An der Station in Biri bei Kilometer 383 stopfen wir uns ein paar leckere Sandwiches in die hungrigen Mäuler und spülen sie mit Kaffee runter, während Sven alleine weiter fährt. Wir holen ihn bald wieder ein. Doch er leidet und ist am Anschlag, so dass wir ihn bald hinter uns lassen müssen. Bruno realisiert, dass wir die ersten sein könnten, die aus Trondheim im Ziel sein könnten. Entsprechend gehetzt geht es an den verbleibenden Stationen zu. Dieses Zeil motiviert auch mich zusätzlich.

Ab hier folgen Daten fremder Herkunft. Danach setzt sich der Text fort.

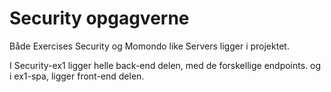 # Security opgagverne 

Både Exercises Security og Momondo like Servers ligger i projektet.

I Security-ex1 ligger helle back-end delen, med de forskellige endpoints. 
og i ex1-spa, ligger front-end delen.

Wir müssen zu weit noch rund 150 Kilometer abspulen. 36 Stunden sind wir nun wach und haben 400 Kilometer, 0 Grad Celsius und Regen (zum Glück nicht gleichzeitig) hinter uns. 

 
Am Ende des Mjøsa-Sees dreht der Wind und kommt nun von vorne. Zudem nimmt der Verkehr zu. Hinter Radfahrern, die auf den kürzeren Strecken unterwegs sind, gibt es immer wieder Stau. Die norwegischen Autofahrer sind sehr rücksichtsvoll und warten sehr lange, bevor sie überholen. Das Gebiet wird urbaner und gibt landschaftlich nicht mehr viel her wie zuvor. Dafür geniessen wir Vorfahrt in den vielen Kreiseln und werden von den Helfern und einigen Zuschauern durch Heja-Rufe unterstützt. Das Profil ist auch nicht mehr ohne - oder mindestens fühlt es sich so an. Nach so vielen Kilometern tut jeder noch so kleine Anstieg weh. Die Energie-Level ist bei Beiden trotzdem hoch genug, dass wir ordentlich vorwärts kommen und bald der letzte Anstieg geschafft ist. Auf diesem sind für die Radler extra zwei (!) Spuren der Autobahn abgetrennt. Den Ortsschildsprint am Stadtrand von Oslo lassen wir aus und verabreden, dass wir zusammen über die Ziellinie fahren werden. 

 

Der Speaker in der Ankunftshalle realisiert rasch, dass hier soeben die ersten beiden Fahrer ankommen, die 18 Stunden und 40 Minuten zuvor in Trondheim gestartet sind. So darf Bruno noch ein kurzes Interview geben, während ich die Szene fotografisch festhalte. Danach setzen wir uns auf den Boden. Ich spule den Film gedanklich nochmals zurück und habe Angst, dass ich danach nicht mehr aufstehen kann. Eine knappe Stunde später kommt Sven ins Ziel. 

 

Dieser Film kommt ganz zuvorderst ins Regal und ich werde in gerne immer wieder ansehen - drehen nicht mehr unmittelbar wieder: Pain is temporary, glory is forever!